Johannesburg - There will be no place in South Africa's Commonwealth Games team for passengers, according to SASCOC president Gideon Sam, and there will be no tolerance for anything but the best from those who make the cut.
"We will not be soft and there will be no passengers in the team," Sam said after South Africa's Olympic governing body bade farewell to the Queen's Baton on the last stop of its relay around the country at SASCOC House in Melrose on Tuesday.
South Africa was fifth at the 2006 Commonwealth Games in Melbourne, and Sam said the team would be expected to at least retain that position on the medals table in New Delhi in October.
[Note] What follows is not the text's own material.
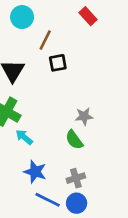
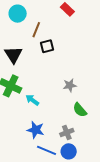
cyan arrow: (24, 137) -> (32, 100), moved
green semicircle: (74, 140) -> (80, 110), moved

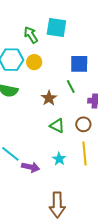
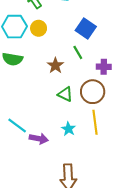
blue square: (79, 64) -> (86, 28), turned 36
brown circle: (83, 124) -> (93, 92), size x1.5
"Even if we end up taking only 40 athletes, those 40 athletes will have the hearts and minds to defend our fifth place ranking, or improve on it."
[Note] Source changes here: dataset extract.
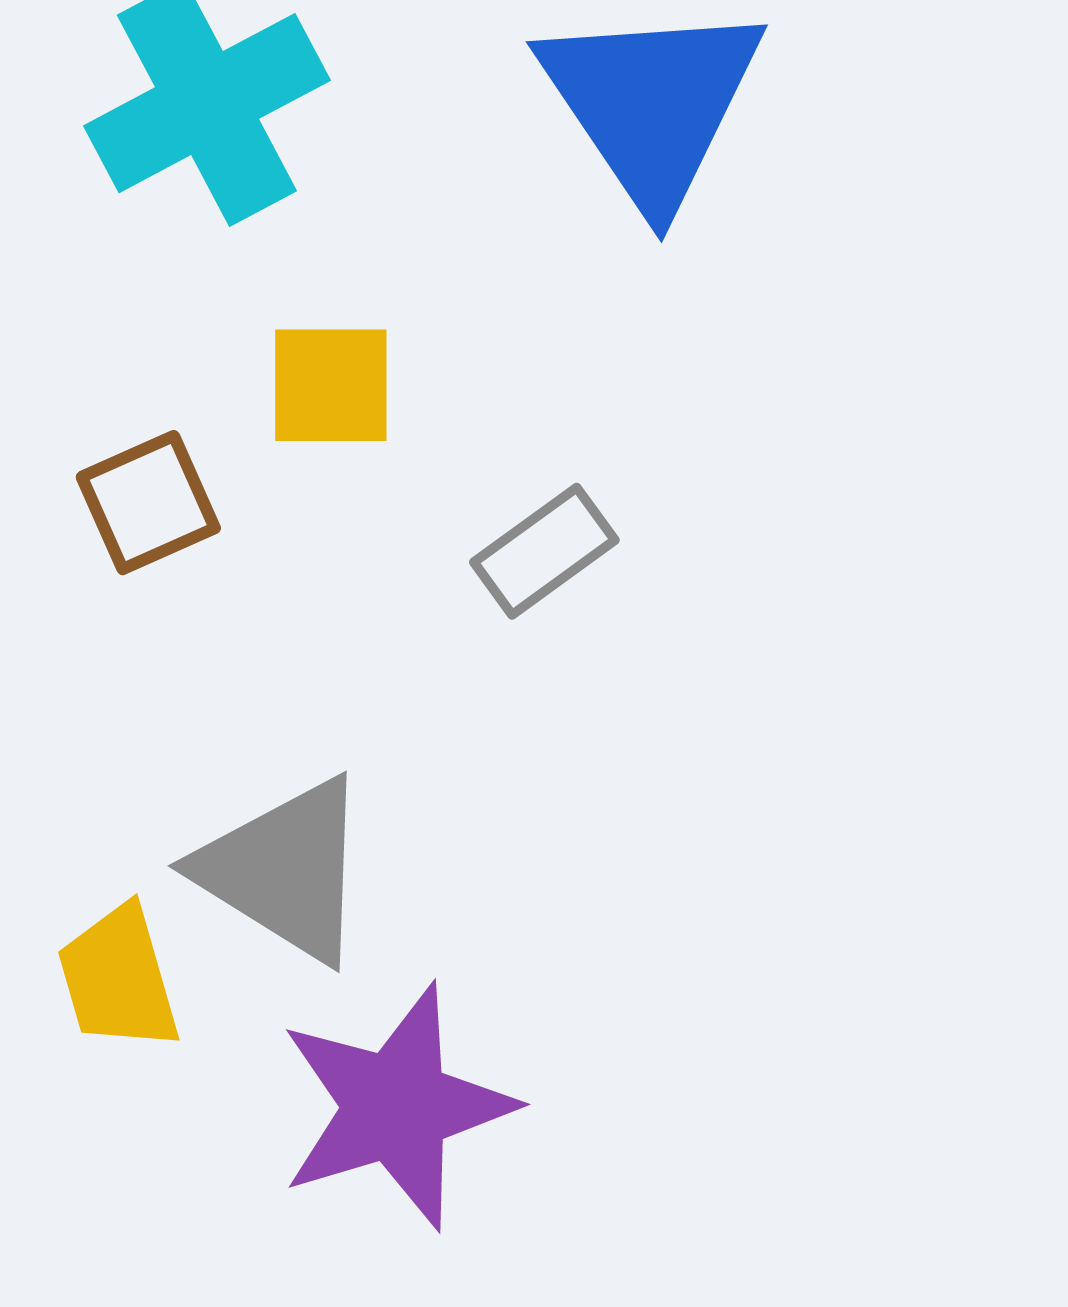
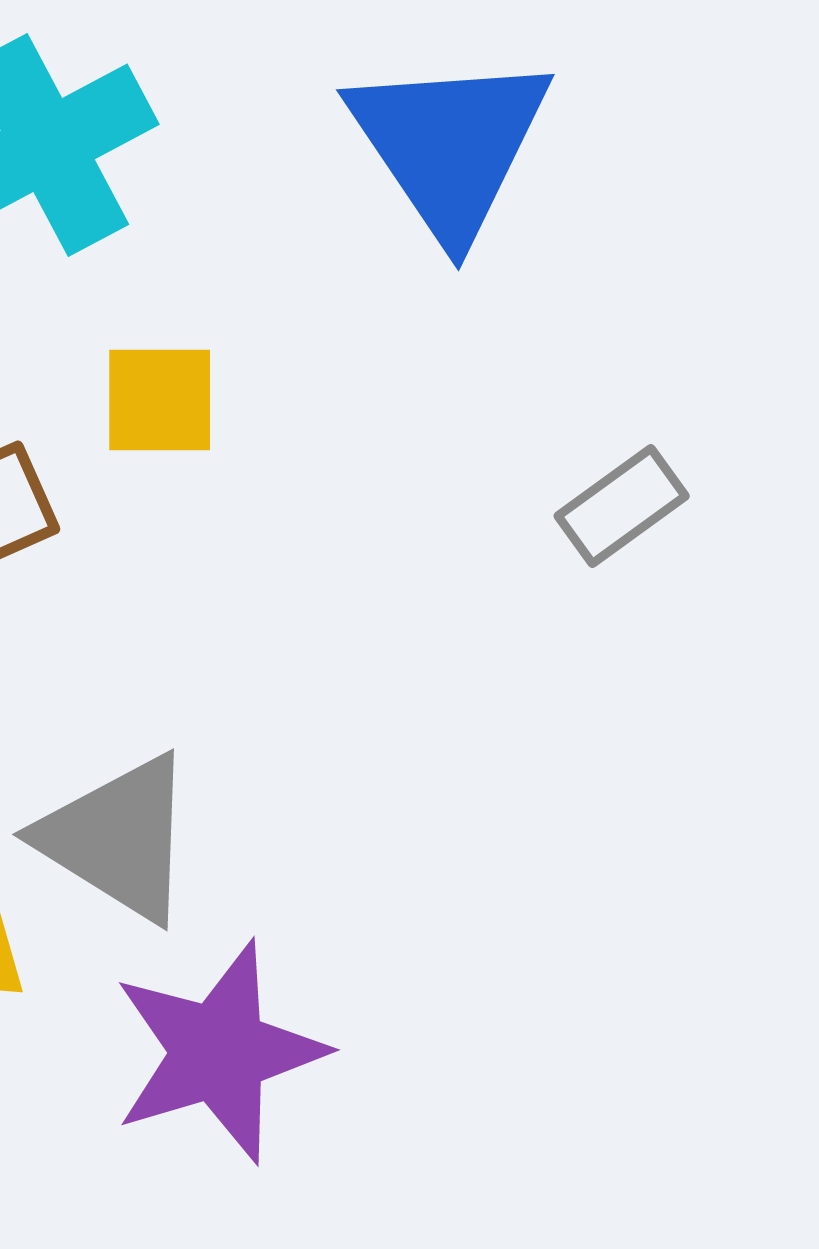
gray rectangle: (544, 551) -> (622, 506), moved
Every member of the team, he added, would need to give their all to improve on that standing as SASCOC takes its first major step towards a hefty goal of 12 medals at the London 2012 Olympics.
"We will have to bring the athletes back on stretchers because there will be no reserves," Sam said, only half jokingly.
"If they have a broken leg or no air in their lungs, they must run."
The Queen's Baton, which contains a message for the Commonwealth Games athletes from Queen Elizabeth II, will pass through all of the 72 competing nations ahead the 19th staging of the quadrennial event which will be held in India for the first time.
The baton arrived in South Africa on Saturday and, after a four-day tour of Gauteng, KwaZulu-Natal, the Western Cape and the Free State, it was passed on to Lesotho on Tuesday.